2021.6.4
COVID-19の臨床経過。COVID-19は3つの段階phase、すなわち前症候期pre-symptomtic phase、症候期symptomatic phase、回復期recovery phaseに分けられる。ウイルス増殖(viral replication)は前症候期の後期~症候期の早期に起こる。その後にマクロファージ、ナチュラルキラー(NK)細胞、樹状細胞、炎症性サイトカインなどの自然免疫反応(innate immune response)が起る。重症例(severe disease)では、自然免疫反応は増強され、上昇し続けてして、組織障害を引き起こす。抗s原特異的なBおよびT細胞による細胞性免疫反応は、軽症~中等症のCOVID-19では感染1週間以内に検出される。図の下段に、ウイルスと免疫の動態を基にした、可能な介入の適切なタイミングを示した。免疫調節薬(immunomodulator)は遺伝子組み換えによるもの、あるいは免疫系の特異的な部分を標的にした蛋白である。
この論文においても、asymptomaticあるいはpresymptomaticの時期に(ウイルスの増殖期に)抗ウイルス剤を使用すること(antiviral therapy)を示している。
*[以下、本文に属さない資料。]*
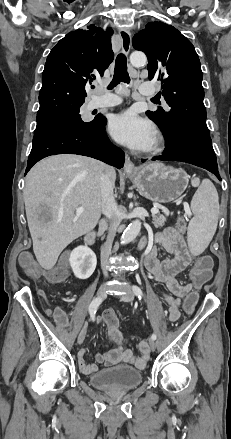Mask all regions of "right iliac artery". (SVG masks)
<instances>
[{
    "mask_svg": "<svg viewBox=\"0 0 231 439\" xmlns=\"http://www.w3.org/2000/svg\"><path fill=\"white\" fill-rule=\"evenodd\" d=\"M101 302H102V299H99V298L93 299V301L89 305V312L91 314L95 313Z\"/></svg>",
    "mask_w": 231,
    "mask_h": 439,
    "instance_id": "82829eb1",
    "label": "right iliac artery"
}]
</instances>
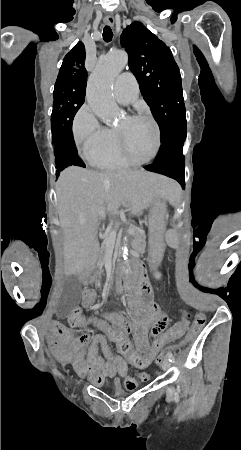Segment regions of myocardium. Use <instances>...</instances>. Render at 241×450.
<instances>
[{
	"label": "myocardium",
	"instance_id": "obj_1",
	"mask_svg": "<svg viewBox=\"0 0 241 450\" xmlns=\"http://www.w3.org/2000/svg\"><path fill=\"white\" fill-rule=\"evenodd\" d=\"M126 59H127V57H126ZM153 126L154 127H158L159 126V123L158 122H154L153 123ZM125 129L124 128H119L118 130H117V137H116V142L119 144V149H122L121 151H122V156L123 157H125L126 158V162H129V159L131 158L130 156H129V153L127 152L128 150L124 147V140H123V133L125 132L124 131ZM161 130H155V132H154V137H158V139H156V140H154V148L152 149V152H153V155H154V158H159V153H157V149H159V143H161V142H163V137H159V135H161ZM145 162H151V160H145Z\"/></svg>",
	"mask_w": 241,
	"mask_h": 450
}]
</instances>
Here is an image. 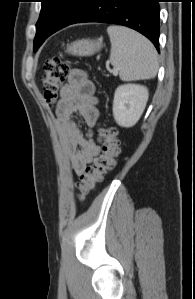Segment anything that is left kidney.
Here are the masks:
<instances>
[{
  "mask_svg": "<svg viewBox=\"0 0 195 299\" xmlns=\"http://www.w3.org/2000/svg\"><path fill=\"white\" fill-rule=\"evenodd\" d=\"M148 100V90L138 84L120 85L114 94L113 116L122 127H132L140 119Z\"/></svg>",
  "mask_w": 195,
  "mask_h": 299,
  "instance_id": "5707ae66",
  "label": "left kidney"
}]
</instances>
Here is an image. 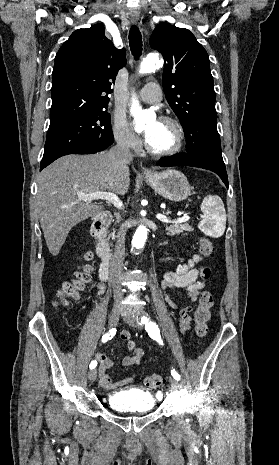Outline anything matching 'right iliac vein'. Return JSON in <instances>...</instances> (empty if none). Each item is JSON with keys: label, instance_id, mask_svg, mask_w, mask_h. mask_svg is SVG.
Instances as JSON below:
<instances>
[{"label": "right iliac vein", "instance_id": "obj_1", "mask_svg": "<svg viewBox=\"0 0 279 465\" xmlns=\"http://www.w3.org/2000/svg\"><path fill=\"white\" fill-rule=\"evenodd\" d=\"M119 315H120V312L118 309H114L110 316H109V320H108V325H109V328H113L117 325L118 321H119ZM97 378V370L95 368L93 369H90V371L88 372V379L91 383H93Z\"/></svg>", "mask_w": 279, "mask_h": 465}]
</instances>
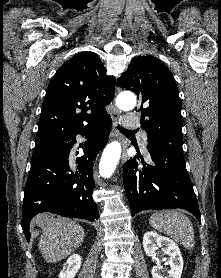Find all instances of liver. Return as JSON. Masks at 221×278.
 I'll use <instances>...</instances> for the list:
<instances>
[{"label":"liver","instance_id":"1","mask_svg":"<svg viewBox=\"0 0 221 278\" xmlns=\"http://www.w3.org/2000/svg\"><path fill=\"white\" fill-rule=\"evenodd\" d=\"M33 223L42 229L39 250L48 263L66 258L84 241V229L70 219L39 214Z\"/></svg>","mask_w":221,"mask_h":278}]
</instances>
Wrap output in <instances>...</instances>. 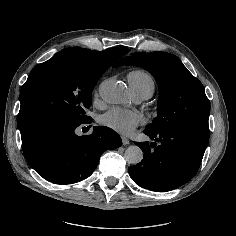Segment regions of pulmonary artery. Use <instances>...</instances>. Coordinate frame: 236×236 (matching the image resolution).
I'll return each mask as SVG.
<instances>
[{
    "instance_id": "obj_1",
    "label": "pulmonary artery",
    "mask_w": 236,
    "mask_h": 236,
    "mask_svg": "<svg viewBox=\"0 0 236 236\" xmlns=\"http://www.w3.org/2000/svg\"><path fill=\"white\" fill-rule=\"evenodd\" d=\"M134 98H135L136 102H140V101L147 99L145 96L140 95V94H134Z\"/></svg>"
}]
</instances>
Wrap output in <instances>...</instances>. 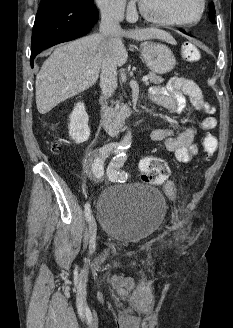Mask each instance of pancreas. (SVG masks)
<instances>
[{"label":"pancreas","instance_id":"obj_1","mask_svg":"<svg viewBox=\"0 0 233 328\" xmlns=\"http://www.w3.org/2000/svg\"><path fill=\"white\" fill-rule=\"evenodd\" d=\"M147 77L149 78L150 80V83H153V84H161L164 79L161 77V76H158L155 72L153 71H150L147 75ZM113 104H115V107H109L108 108V111L113 115V116H116L121 107L123 106L122 103H120V101H116L114 102Z\"/></svg>","mask_w":233,"mask_h":328}]
</instances>
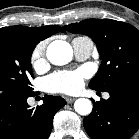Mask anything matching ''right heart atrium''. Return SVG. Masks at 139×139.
<instances>
[{
	"mask_svg": "<svg viewBox=\"0 0 139 139\" xmlns=\"http://www.w3.org/2000/svg\"><path fill=\"white\" fill-rule=\"evenodd\" d=\"M31 64L35 69H40L45 64V43L41 42L35 46L31 53Z\"/></svg>",
	"mask_w": 139,
	"mask_h": 139,
	"instance_id": "d8ad5b80",
	"label": "right heart atrium"
}]
</instances>
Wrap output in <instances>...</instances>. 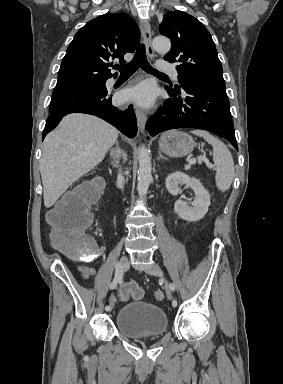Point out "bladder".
I'll return each mask as SVG.
<instances>
[{"instance_id":"bladder-1","label":"bladder","mask_w":283,"mask_h":384,"mask_svg":"<svg viewBox=\"0 0 283 384\" xmlns=\"http://www.w3.org/2000/svg\"><path fill=\"white\" fill-rule=\"evenodd\" d=\"M115 324L125 338L163 336L168 327V313L158 305L138 299L121 306Z\"/></svg>"}]
</instances>
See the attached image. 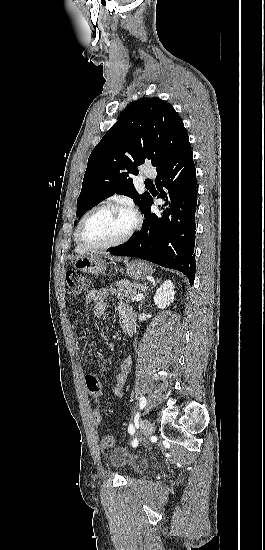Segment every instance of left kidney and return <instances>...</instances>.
I'll use <instances>...</instances> for the list:
<instances>
[{"instance_id":"obj_1","label":"left kidney","mask_w":265,"mask_h":550,"mask_svg":"<svg viewBox=\"0 0 265 550\" xmlns=\"http://www.w3.org/2000/svg\"><path fill=\"white\" fill-rule=\"evenodd\" d=\"M174 295V286L171 280H167L157 289L154 303L159 309H165L174 301Z\"/></svg>"}]
</instances>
わが国に流布している診療の手引きでは、抗ウイルス剤の投与は中等症Ⅰからである。これはレムデシビルを念頭に置いたものであり、ファビピラビルやイベルメクチンは考慮されていない。眼中にないと言ったところか。
中等症Ⅰとは、肺炎、呼吸困難はあるが、酸素飽和度は93~96%の状態ものを指す。通常発症してから数日経っており、抗ウイルス剤投与は遅れている状態である。この状態で抗ウイルス剤を投与しても、効果が薄いと考えられる。